## [Exercise requirements]
Excluding pictures, give the entries again exactly as they appear.

## [Data records]
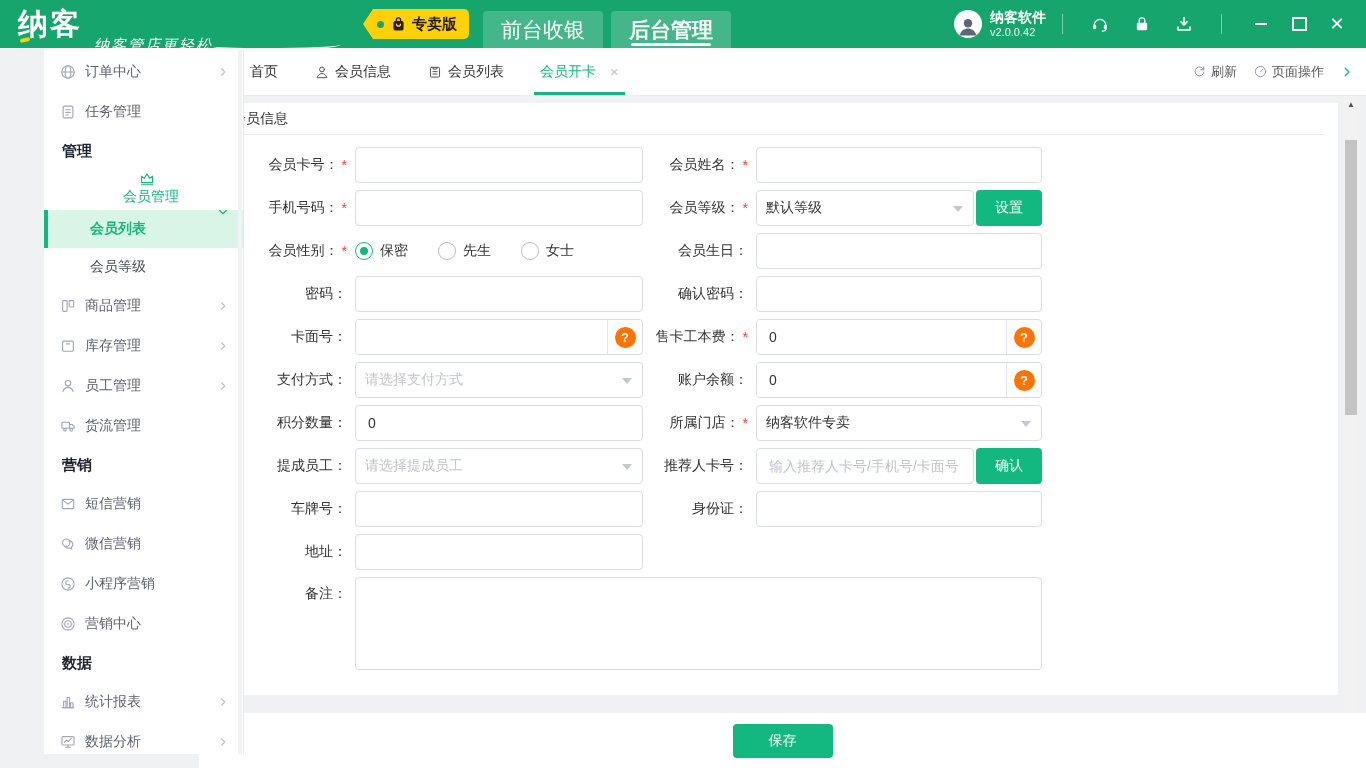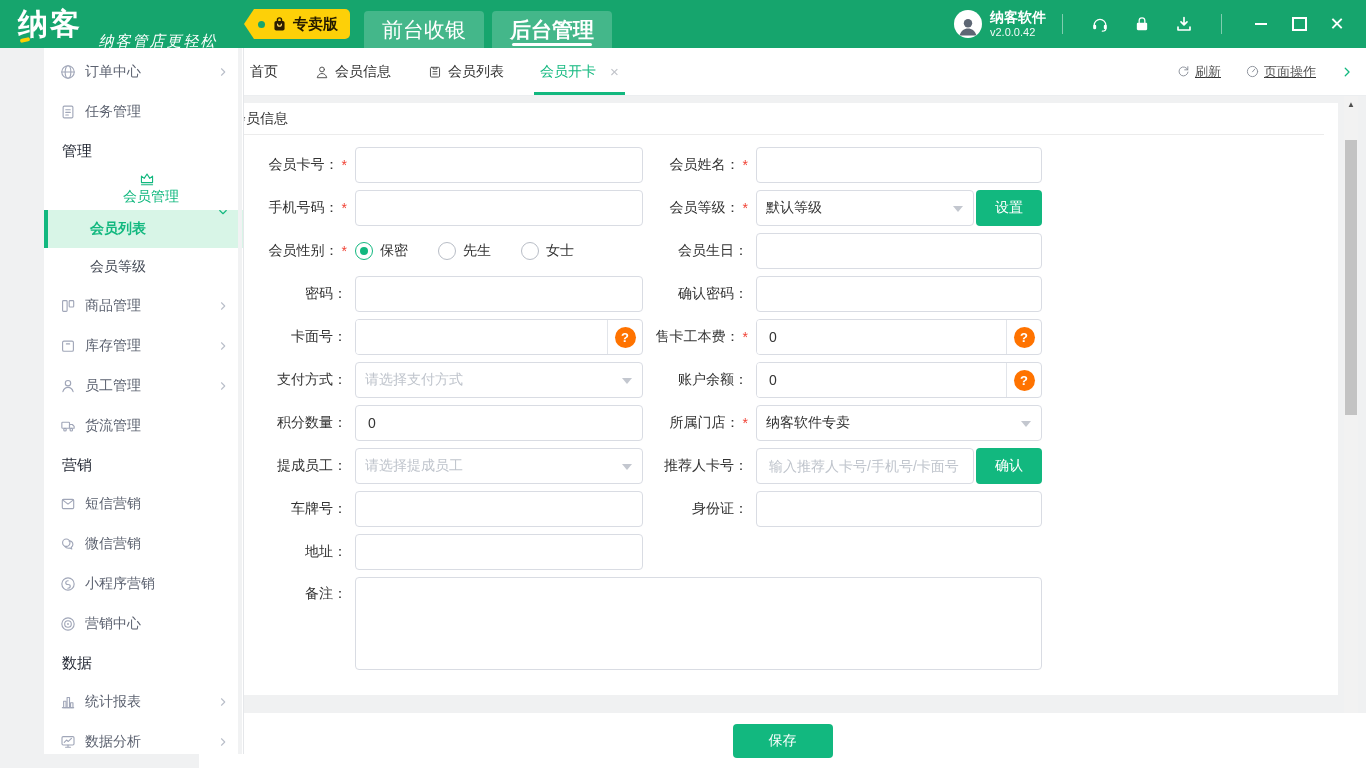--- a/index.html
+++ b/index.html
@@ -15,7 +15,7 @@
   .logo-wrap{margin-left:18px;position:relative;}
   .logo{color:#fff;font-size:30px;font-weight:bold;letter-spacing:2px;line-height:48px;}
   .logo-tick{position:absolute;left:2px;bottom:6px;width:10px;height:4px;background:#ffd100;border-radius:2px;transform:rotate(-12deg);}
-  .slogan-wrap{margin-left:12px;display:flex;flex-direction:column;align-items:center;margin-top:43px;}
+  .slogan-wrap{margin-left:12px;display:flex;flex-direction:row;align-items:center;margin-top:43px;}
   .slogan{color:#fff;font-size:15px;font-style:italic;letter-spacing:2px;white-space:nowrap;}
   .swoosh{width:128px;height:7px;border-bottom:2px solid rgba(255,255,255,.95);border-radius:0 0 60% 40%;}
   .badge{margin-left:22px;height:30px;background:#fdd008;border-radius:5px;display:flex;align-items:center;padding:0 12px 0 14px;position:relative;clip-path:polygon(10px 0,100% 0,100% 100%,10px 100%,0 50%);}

## [Solution for this exercise]
--- a/index.html
+++ b/index.html
@@ -15,7 +15,7 @@
   .logo-wrap{margin-left:18px;position:relative;}
   .logo{color:#fff;font-size:30px;font-weight:bold;letter-spacing:2px;line-height:48px;}
   .logo-tick{position:absolute;left:2px;bottom:6px;width:10px;height:4px;background:#ffd100;border-radius:2px;transform:rotate(-12deg);}
-  .slogan-wrap{margin-left:12px;display:flex;flex-direction:column;align-items:center;margin-top:43px;}
+  .slogan-wrap{margin-left:12px;display:flex;flex-direction:row;align-items:center;margin-top:43px;}
   .slogan{color:#fff;font-size:15px;font-style:italic;letter-spacing:2px;white-space:nowrap;}
   .swoosh{width:128px;height:7px;border-bottom:2px solid rgba(255,255,255,.95);border-radius:0 0 60% 40%;}
   .badge{margin-left:22px;height:30px;background:#fdd008;border-radius:5px;display:flex;align-items:center;padding:0 12px 0 14px;position:relative;clip-path:polygon(10px 0,100% 0,100% 100%,10px 100%,0 50%);}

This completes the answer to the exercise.